Healthc Inform Res Search


Healthc Inform Res > Volume 16(3); 2010 > Article
Kam, Sung, and Park: Prediction of Daily Patient Numbers for a Regional Emergency Medical Center using Time Series Analysis



To develop and evaluate time series models to predict the daily number of patients visiting the Emergency Department (ED) of a Korean hospital.


Data were collected from the hospital information system database. In order to develop a forecasting model, we used, 2 years of data from January 2007 to December 2008 data for the following 3 consecutive months were processed for validation. To establish a Forecasting Model, calendar and weather variables were utilized. Three forecasting models were established: 1) average; 2) univariate seasonal auto-regressive integrated moving average (SARIMA); and 3) multivariate SARIMA. To evaluate goodness-of-fit, residual analysis, Akaike information criterion and Bayesian information criterion were compared. The forecast accuracy for each model was evaluated via mean absolute percentage error (MAPE).


The multivariate SARIMA model was the most appropriate for forecasting the daily number of patients visiting the ED. Because it's MAPE was 7.4%, this was the smallest among the models, and for this reason was selected as the final model.


This study applied explanatory variables to a multivariate SARIMA model. The multivariate SARIMA model exhibits relativelyhigh reliability and forecasting accuracy. The weather variables play a part in predicting daily ED patient volume.

I. Introduction

In recent years, supply has failed to keep up with continuous increases in the demand for emergency medical services [1], which has resulted in problems with overcrowding in Emergency Departments (ED) [2-4]. ED overcrowding has been shown to affect not only patient satisfaction, but also the quality of treatment and prognosis [5-8]. A variety of measures have been taken thus far to address this ED crowding problem [9-11], including staff supplementation, expansions of beds and spaces, diversification of test equipment, the establishment of walk-in clinics for the treatment of light illnesses, hallways, operation of observation units, and allocations of staff and resources according to demand [12,13]. Several studies concerning demand forecasting for allocation of staff and resources have been already been conducted [14-16]. In the emergency medical services field, Spencer et al. previously attempted to forecast demand in the ED using a variety of time series analysis methods [17], and Sun et al. [18]. forecasted the numbers of daily patients in individual ED by considering multivariate factors.

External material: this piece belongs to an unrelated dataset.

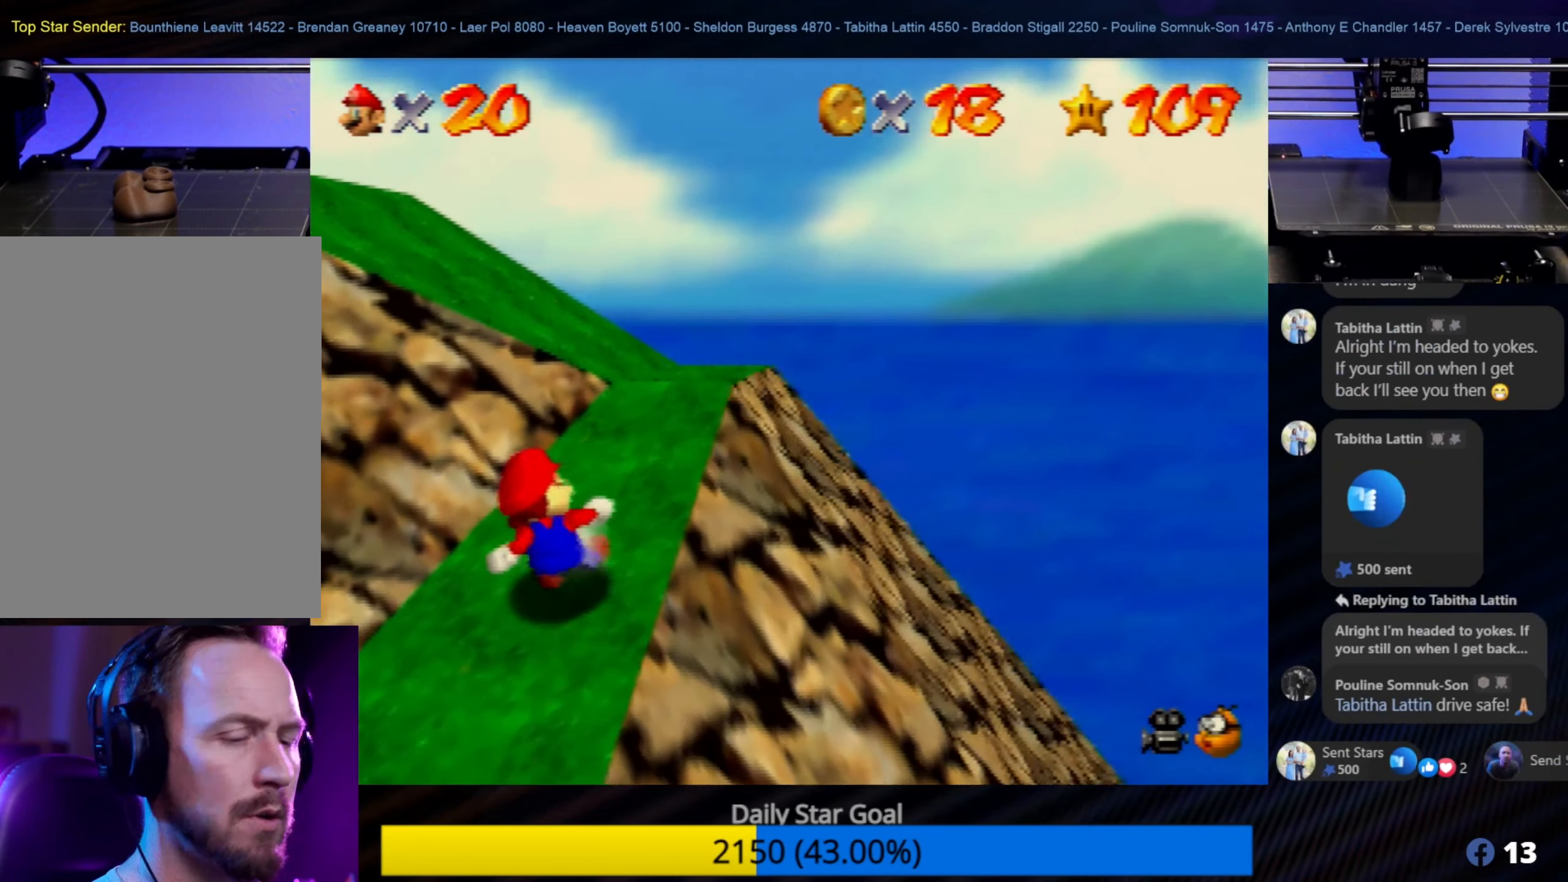
{"buttons": [], "left_stick": "center", "events": []}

Lee et al. [19] employed multiple linear regressions to analyze the factors affecting the number of patients visiting ED in Korea. However, thus far, no studies have been conducted regarding forecasts of the daily numbers of patients visiting ED.
The principal objective of this study was to construct a model by which the number of patients visiting a regional emergency center per day could be predicted, considering calendar and weather data using a moving average, univariate seasonal auto-regressive integrated moving average (SARIMA) and multivariate SARIMA; these models were compared and evaluated.

II. Methods

1. Data Sources

This study was conducted according to a retrospective study design that utilizes a dataset extracted from a tertiary hospital information system (HIS) database. The data utilized for analysis include 189,511 events involving patients who visited the ED from January 2007 to March 2009, excluding their identities (names and hospital numbers). The data for the first two years (Jan. 2007 to Dec. 2008) were used to construct the demand forecast model, whereas those from the past three months (Jan. to Mar. 2009) were used to evaluate the model. Weather data were acquired from the weather agency's website [20].

2. Ethical Consideration

This study employed the summed numbers of patients visiting the ED per day, and utilized no identifications or patients' personal information. Therefore, this study was not subject to review by the Institutional Review Board.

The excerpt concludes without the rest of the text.